> [Source material]:
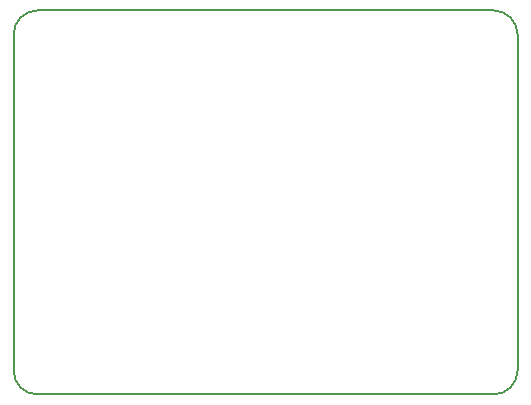
<source format=gbr>
G04 #@! TF.GenerationSoftware,KiCad,Pcbnew,5.0.0*
G04 #@! TF.CreationDate,2019-07-11T02:24:03-06:00*
G04 #@! TF.ProjectId,woose-tracker,776F6F73652D747261636B65722E6B69,1*
G04 #@! TF.SameCoordinates,Original*
G04 #@! TF.FileFunction,Profile,NP*
%FSLAX46Y46*%
G04 Gerber Fmt 4.6, Leading zero omitted, Abs format (unit mm)*
G04 Created by KiCad (PCBNEW 5.0.0) date Thu Jul 11 02:24:03 2019*
%MOMM*%
%LPD*%
G01*
G04 APERTURE LIST*
%ADD10C,0.150000*%
G04 APERTURE END LIST*
D10*
X50292000Y-65532000D02*
X88900000Y-65532000D01*
X88900000Y-33020000D02*
X50292000Y-33020000D01*
X90932000Y-63500000D02*
X90932000Y-35052000D01*
X48260000Y-35052000D02*
X48260000Y-63500000D01*
X88900000Y-65532000D02*
G75*
G03X90932000Y-63500000I0J2032000D01*
G01*
X50292000Y-33020000D02*
G75*
G03X48260000Y-35052000I0J-2032000D01*
G01*
X48260000Y-63500000D02*
G75*
G03X50292000Y-65532000I2032000J0D01*
G01*
X90932000Y-35052000D02*
G75*
G03X88900000Y-33020000I-2032000J0D01*
G01*
M02*

</source>
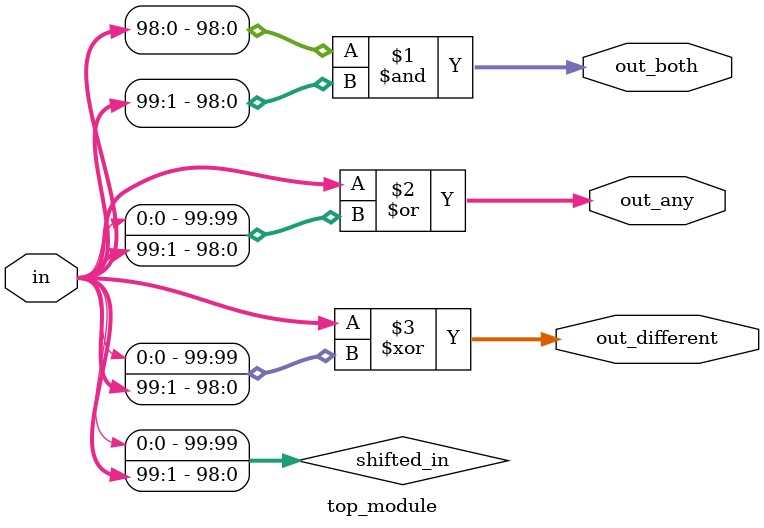
<source format=sv>
module top_module (
	input [99:0] in,
	output [98:0] out_both,
	output [99:0] out_any,
	output [99:0] out_different
);

    wire [99:0] shifted_in;
    
    // Shift the input vector by 1 bit to the right
    assign shifted_in = { in[0], in[99:1] };

    // Generate out_both by performing a bit-wise AND operation
    assign out_both = in[98:0] & shifted_in[98:0];

    // Generate out_any by performing a bit-wise OR operation
    assign out_any = in | shifted_in;

    // Generate out_different by performing a bit-wise XOR operation
    assign out_different = in ^ shifted_in;

endmodule

</source>
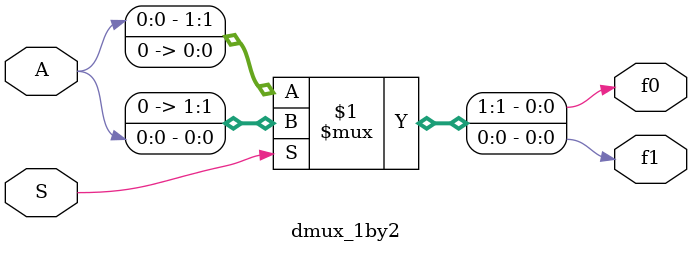
<source format=sv>

module dmux_1by2(
    input S, 
    input A, 
    output logic f0,f1
    );
    assign {f0, f1} = S ? {1'b0, A} : {A, 1'b0};
endmodule
</source>
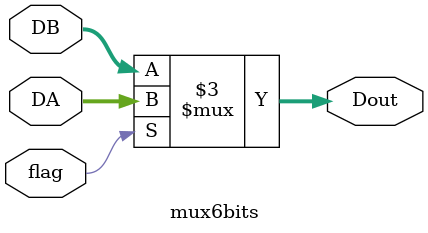
<source format=v>
module mux6bits (DA, DB, Dout, flag);
	input [5:0] DA, DB;
	input flag;
	output reg [5:0] Dout;
	
	always @(*) begin
		if(flag)
			Dout = DA;
		else 
			Dout = DB;
	end

endmodule
</source>
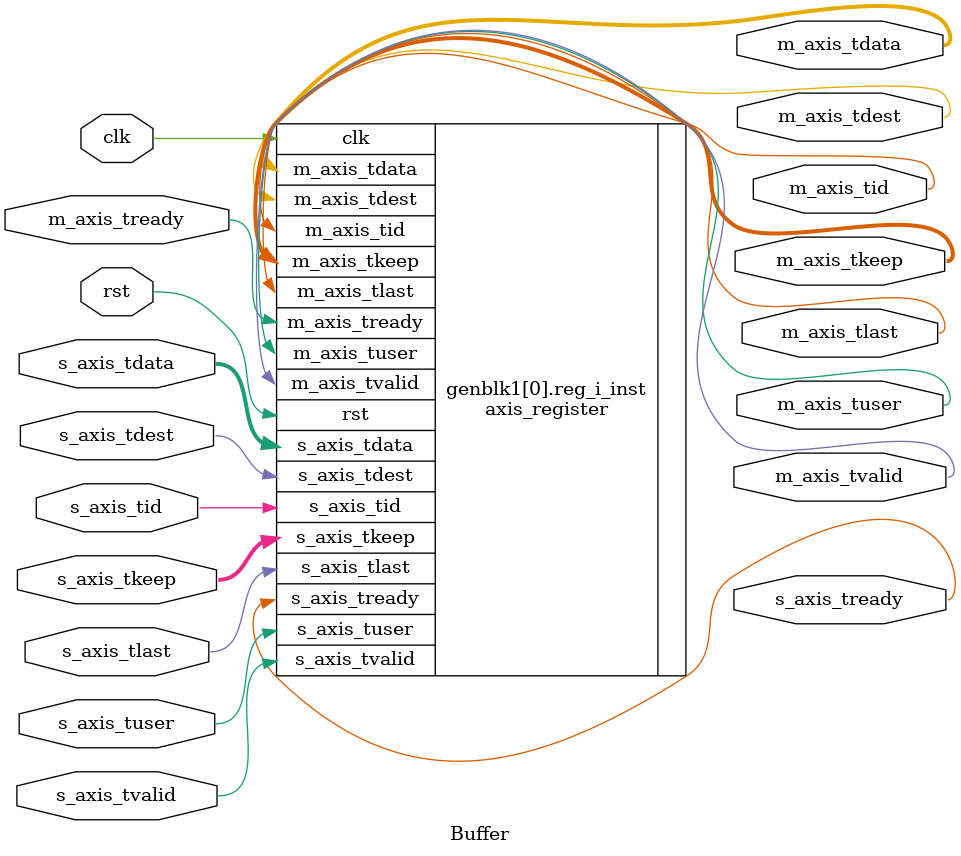
<source format=v>

`resetall
`timescale 1ns/1ps
`default_nettype none

module Buffer #(
  // Number of Independent AXI-Stream Channels
  parameter CHANNELS = 1,
  // Width of AXI stream Input interface in bits
  parameter DATA_WIDTH = 16,
  // Propagate tkeep signal
  parameter KEEP_ENABLE = (DATA_WIDTH > 8),
  // tkeep signal width (words per cycle)
  parameter KEEP_WIDTH = (KEEP_ENABLE) ? ((DATA_WIDTH + 7) / 8) : 1,
  // Propagate tlast signal
  parameter LAST_ENABLE = 1,
  // Propagate tid signal
  parameter ID_ENABLE = 0,
  // tid signal width
  parameter ID_WIDTH = (ID_ENABLE) ? 8 : 1,
  // Propagate tdest signal
  parameter DEST_ENABLE = 0,
  // tdest signal width
  parameter DEST_WIDTH = (DEST_ENABLE) ? 8 : 1,
  // Propagate tuser signal
  parameter USER_ENABLE = 0,
  // tuser signal width
  parameter USER_WIDTH = (USER_ENABLE) ? 8 : 1,
  // Register type
  // 0 to bypass, 1 for simple buffer, 2 for skid buffer
  parameter REG_TYPE = 2
) (
  input  wire                                 clk,
  input  wire                                 rst,
  /*
   * AXI Stream Data input
   */
  input  wire [CHANNELS*DATA_WIDTH-1:0]       s_axis_tdata,
  input  wire [CHANNELS*KEEP_WIDTH-1:0]       s_axis_tkeep,
  input  wire [CHANNELS-1:0]                  s_axis_tvalid,
  output wire [CHANNELS-1:0]                  s_axis_tready,
  input  wire [CHANNELS-1:0]                  s_axis_tlast,
  input  wire [CHANNELS*ID_WIDTH-1:0]         s_axis_tid,
  input  wire [CHANNELS*DEST_WIDTH-1:0]       s_axis_tdest,
  input  wire [CHANNELS*USER_WIDTH-1:0]       s_axis_tuser,

  /*
   * AXI Stream output
   */
  output wire [CHANNELS*DATA_WIDTH-1:0]       m_axis_tdata,
  output wire [CHANNELS*KEEP_WIDTH-1:0]       m_axis_tkeep,
  output wire [CHANNELS-1:0]                  m_axis_tvalid,
  input  wire [CHANNELS-1:0]                  m_axis_tready,
  output wire [CHANNELS-1:0]                  m_axis_tlast,
  output wire [CHANNELS*ID_WIDTH-1:0]         m_axis_tid,
  output wire [CHANNELS*DEST_WIDTH-1:0]       m_axis_tdest,
  output wire [CHANNELS*USER_WIDTH-1:0]       m_axis_tuser
);

generate
  genvar CHN;
  for (CHN = 0; CHN < CHANNELS; CHN = CHN + 1) begin
    axis_register #(
      .DATA_WIDTH     (DATA_WIDTH),
      .KEEP_ENABLE    (KEEP_ENABLE),
      .KEEP_WIDTH     (KEEP_WIDTH),
      .LAST_ENABLE    (LAST_ENABLE),
      .ID_ENABLE      (ID_ENABLE),
      .ID_WIDTH       (ID_WIDTH),
      .DEST_ENABLE    (DEST_ENABLE),
      .DEST_WIDTH     (DEST_WIDTH),
      .USER_ENABLE    (USER_ENABLE),
      .USER_WIDTH     (USER_WIDTH),
      .REG_TYPE       (REG_TYPE)
    ) reg_i_inst (
      .clk            (clk),
      .rst            (rst),
      .s_axis_tdata   (s_axis_tdata     [CHN*DATA_WIDTH +: DATA_WIDTH]),
      .s_axis_tkeep   (s_axis_tkeep     [CHN*KEEP_WIDTH +: KEEP_WIDTH]),
      .s_axis_tvalid  (s_axis_tvalid    [CHN]),
      .s_axis_tready  (s_axis_tready    [CHN]),
      .s_axis_tlast   (s_axis_tlast     [CHN]),
      .s_axis_tid     (s_axis_tid       [CHN*ID_WIDTH   +: ID_WIDTH]),
      .s_axis_tdest   (s_axis_tdest     [CHN*DEST_WIDTH +: DEST_WIDTH]),
      .s_axis_tuser   (s_axis_tuser     [CHN*USER_WIDTH +: USER_WIDTH]),
      .m_axis_tdata   (m_axis_tdata     [CHN*DATA_WIDTH +: DATA_WIDTH]),
      .m_axis_tkeep   (m_axis_tkeep     [CHN*KEEP_WIDTH +: KEEP_WIDTH]),
      .m_axis_tvalid  (m_axis_tvalid    [CHN]),
      .m_axis_tready  (m_axis_tready    [CHN]),
      .m_axis_tlast   (m_axis_tlast     [CHN]),
      .m_axis_tid     (m_axis_tid       [CHN*ID_WIDTH   +: ID_WIDTH]),
      .m_axis_tdest   (m_axis_tdest     [CHN*DEST_WIDTH +: DEST_WIDTH]),
      .m_axis_tuser   (m_axis_tuser     [CHN*USER_WIDTH +: USER_WIDTH])
    );
  end
endgenerate

endmodule

`resetall

</source>
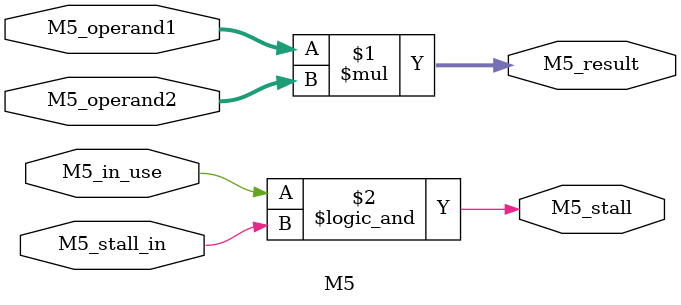
<source format=v>
module M5 #(parameter OPERAND_SIZE=32) (
    input [OPERAND_SIZE-1:0]  M5_operand1,
    input [OPERAND_SIZE-1:0]  M5_operand2,

    output [OPERAND_SIZE-1:0] M5_result,

    input M5_stall_in,
    output M5_stall,
    
    input M5_in_use);

    assign M5_result = M5_operand1 * M5_operand2;

    assign M5_stall = M5_in_use && M5_stall_in;

endmodule

</source>
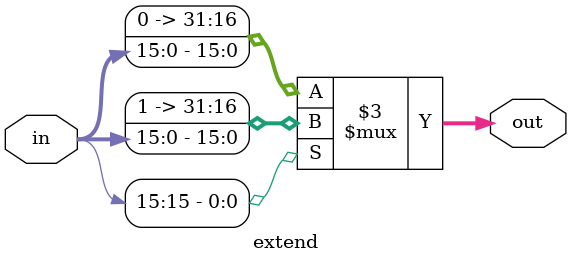
<source format=v>
module extend #(parameter DATA_WIDTH=32)( 
	input [15:0] in, 
	output reg [DATA_WIDTH-1:0] out
);	
	
	// Extensão de sinal
	always @(*) begin
		if (in[15]) begin
			out <= {16'hFFFF,in[15:0]};
		end
		else begin
			out <= {16'h0,in[15:0]};
   	end
	end
endmodule

</source>
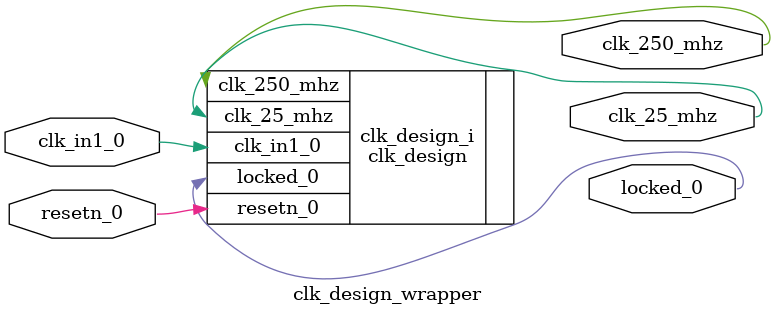
<source format=v>
`timescale 1 ps / 1 ps

module clk_design_wrapper
   (clk_250_mhz,
    clk_25_mhz,
    clk_in1_0,
    locked_0,
    resetn_0);
  output clk_250_mhz;
  output clk_25_mhz;
  input clk_in1_0;
  output locked_0;
  input resetn_0;

  wire clk_250_mhz;
  wire clk_25_mhz;
  wire clk_in1_0;
  wire locked_0;
  wire resetn_0;

  clk_design clk_design_i
       (.clk_250_mhz(clk_250_mhz),
        .clk_25_mhz(clk_25_mhz),
        .clk_in1_0(clk_in1_0),
        .locked_0(locked_0),
        .resetn_0(resetn_0));
endmodule

</source>
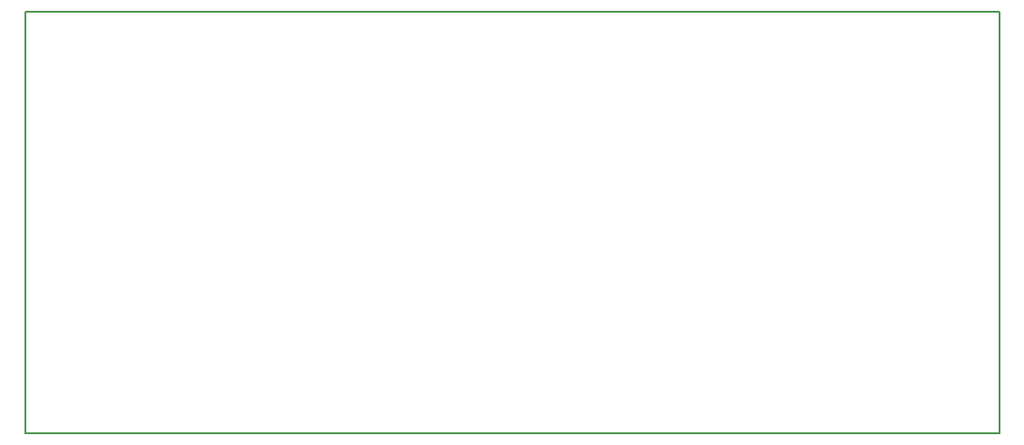
<source format=gbr>
G04 #@! TF.GenerationSoftware,KiCad,Pcbnew,(5.0.2)-1*
G04 #@! TF.CreationDate,2019-05-19T15:52:53+03:00*
G04 #@! TF.ProjectId,Skanas_frekvences_noteiksana,536b616e-6173-45f6-9672-656b76656e63,rev?*
G04 #@! TF.SameCoordinates,Original*
G04 #@! TF.FileFunction,Profile,NP*
%FSLAX46Y46*%
G04 Gerber Fmt 4.6, Leading zero omitted, Abs format (unit mm)*
G04 Created by KiCad (PCBNEW (5.0.2)-1) date 5/19/2019 15:52:53*
%MOMM*%
%LPD*%
G01*
G04 APERTURE LIST*
%ADD10C,0.150000*%
G04 APERTURE END LIST*
D10*
X129000000Y-64000000D02*
X220000000Y-64000000D01*
X220000000Y-103500000D02*
X220000000Y-64000000D01*
X129000000Y-103500000D02*
X220000000Y-103500000D01*
X129000000Y-64000000D02*
X129000000Y-103500000D01*
M02*

</source>
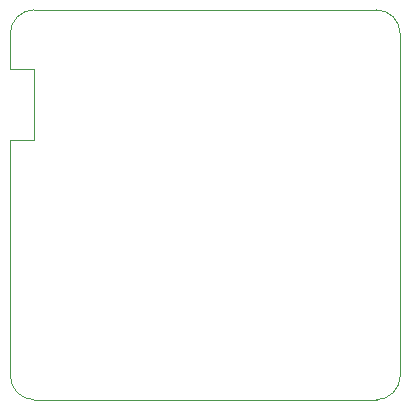
<source format=gko>
%TF.GenerationSoftware,KiCad,Pcbnew,(5.1.10)-1*%
%TF.CreationDate,2021-12-14T18:37:17+01:00*%
%TF.ProjectId,shield_v1,73686965-6c64-45f7-9631-2e6b69636164,rev?*%
%TF.SameCoordinates,Original*%
%TF.FileFunction,Profile,NP*%
%FSLAX46Y46*%
G04 Gerber Fmt 4.6, Leading zero omitted, Abs format (unit mm)*
G04 Created by KiCad (PCBNEW (5.1.10)-1) date 2021-12-14 18:37:17*
%MOMM*%
%LPD*%
G01*
G04 APERTURE LIST*
%TA.AperFunction,Profile*%
%ADD10C,0.100000*%
%TD*%
G04 APERTURE END LIST*
D10*
X50000000Y-81000000D02*
G75*
G03*
X52000000Y-83000000I2000000J0D01*
G01*
X83000000Y-81000000D02*
G75*
G02*
X81000000Y-83000000I-2000000J0D01*
G01*
X83000000Y-52000000D02*
G75*
G03*
X81000000Y-50000000I-2000000J0D01*
G01*
X50000000Y-52000000D02*
G75*
G02*
X52000000Y-50000000I2000000J0D01*
G01*
X50000000Y-61000000D02*
X50000000Y-81000000D01*
X52000000Y-61000000D02*
X50000000Y-61000000D01*
X52000000Y-55000000D02*
X52000000Y-61000000D01*
X50000000Y-55000000D02*
X52000000Y-55000000D01*
X52000000Y-50000000D02*
X81000000Y-50000000D01*
X83000000Y-52000000D02*
X83000000Y-81000000D01*
X52000000Y-83000000D02*
X81000000Y-83000000D01*
X50000000Y-52000000D02*
X50000000Y-55000000D01*
M02*

</source>
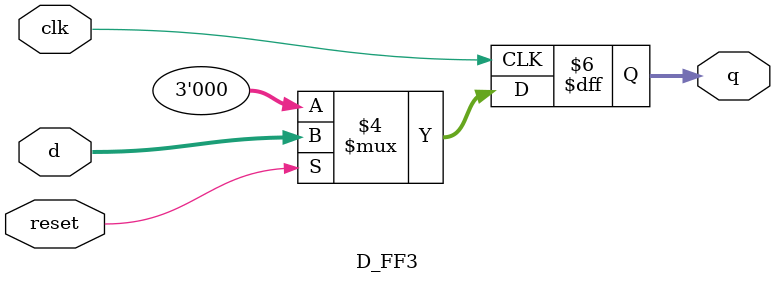
<source format=v>
module D_FF3 # (parameter port = 3) (d, q, clk, reset);

    input [port-1:0] d;
    input clk, reset;
    output reg [port-1:0] q;

    always @ (posedge clk)
    begin
        if(!reset)
            q <= 'd0;
        else
            q <= d; // On clk edge, capture input data
    end

endmodule
</source>
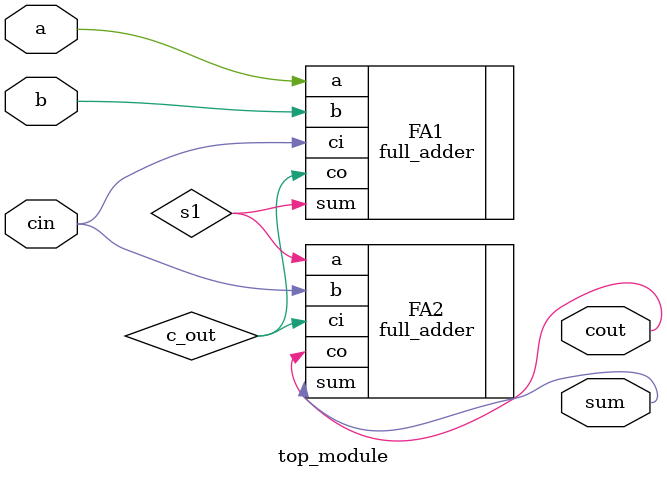
<source format=sv>
module top_module (
  input a,
  input b,
  input cin,
  output cout,
  output sum
);

  // Internal wires
  wire s1, s2, c_out;

  // Instantiate the full adder
  full_adder FA1 (
    .a(a),
    .b(b),
    .ci(cin),
    .co(c_out),
    .sum(s1)
  );

  full_adder FA2 (
    .a(s1),
    .b(cin),
    .ci(c_out),
    .co(cout),
    .sum(sum)
  );

endmodule

</source>
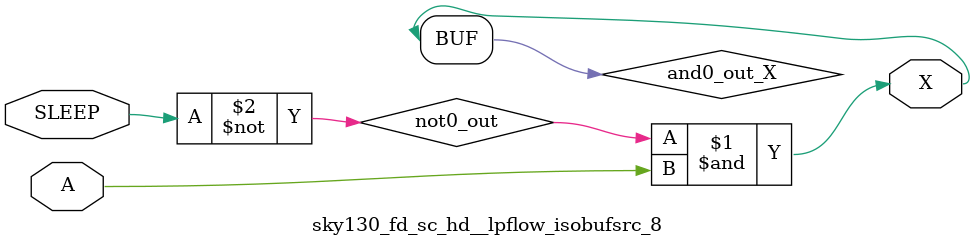
<source format=v>
/*
 * Copyright 2020 The SkyWater PDK Authors
 *
 * Licensed under the Apache License, Version 2.0 (the "License");
 * you may not use this file except in compliance with the License.
 * You may obtain a copy of the License at
 *
 *     https://www.apache.org/licenses/LICENSE-2.0
 *
 * Unless required by applicable law or agreed to in writing, software
 * distributed under the License is distributed on an "AS IS" BASIS,
 * WITHOUT WARRANTIES OR CONDITIONS OF ANY KIND, either express or implied.
 * See the License for the specific language governing permissions and
 * limitations under the License.
 *
 * SPDX-License-Identifier: Apache-2.0
*/


`ifndef SKY130_FD_SC_HD__LPFLOW_ISOBUFSRC_8_FUNCTIONAL_V
`define SKY130_FD_SC_HD__LPFLOW_ISOBUFSRC_8_FUNCTIONAL_V

/**
 * lpflow_isobufsrc: Input isolation, noninverted sleep.
 *
 *                   X = (!A | SLEEP)
 *
 * Verilog simulation functional model.
 */

`timescale 1ns / 1ps
`default_nettype none

`celldefine
module sky130_fd_sc_hd__lpflow_isobufsrc_8 (
    X    ,
    SLEEP,
    A
);

    // Module ports
    output X    ;
    input  SLEEP;
    input  A    ;

    // Local signals
    wire not0_out  ;
    wire and0_out_X;

    //  Name  Output      Other arguments
    not not0 (not0_out  , SLEEP          );
    and and0 (and0_out_X, not0_out, A    );
    buf buf0 (X         , and0_out_X     );

endmodule
`endcelldefine

`default_nettype wire
`endif  // SKY130_FD_SC_HD__LPFLOW_ISOBUFSRC_8_FUNCTIONAL_V

</source>
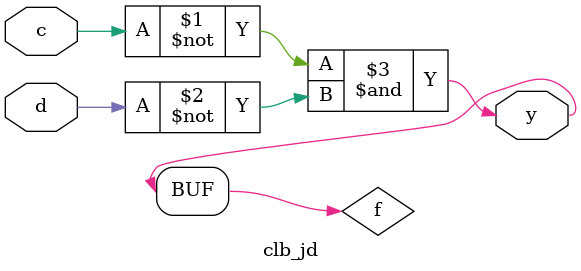
<source format=v>
module clb_jd(
	input c,
	input d,
	output y
);

	wire f;
	
	assign f = ~c & ~d;
	assign y = f;
	
endmodule

</source>
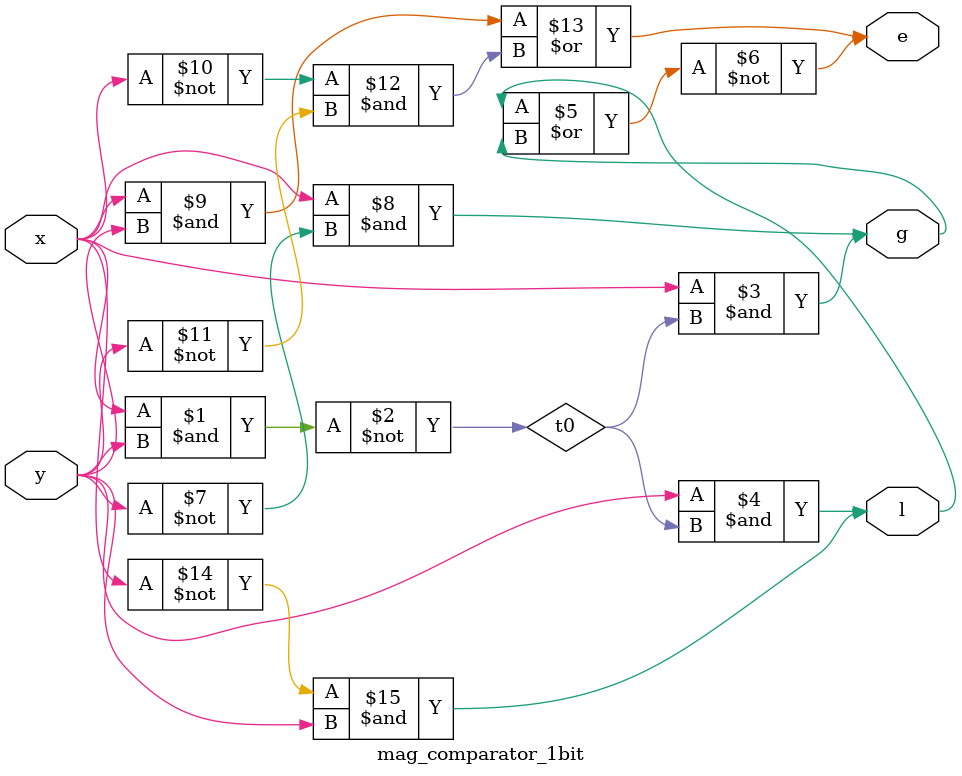
<source format=v>
`timescale 1ns / 1ps


module mag_comparator_1bit(
    input x,y,
    output wire g,e,l                // g = greater, e = equal, l = less
    );
    
// STRUCTURAL MODELLING

wire t0;
nand g0 (t0,x,y);
and g1(g,x,t0), g2 (l,y,t0);
nor g4(e,l,g);


//DATAFLOW

assign g = x & ~y;
assign e = (x&y) | (~x & ~y);
assign l = ~x & y;



endmodule

</source>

> [Exercise instructions]: Your answer should hold only the lines from the line with "assign f = ~c & ~d;" through the closing line of the records, restated exactly and free of pictures.

> [Answer space]:
	assign f = ~c & ~d;
	assign y = f;
	
endmodule

</source>
<source format=v>
`timescale 1ns / 1ps


module mag_comparator_1bit(
    input x,y,
    output wire g,e,l                // g = greater, e = equal, l = less
    );
    
// STRUCTURAL MODELLING

wire t0;
nand g0 (t0,x,y);
and g1(g,x,t0), g2 (l,y,t0);
nor g4(e,l,g);


//DATAFLOW

assign g = x & ~y;
assign e = (x&y) | (~x & ~y);
assign l = ~x & y;



endmodule

</source>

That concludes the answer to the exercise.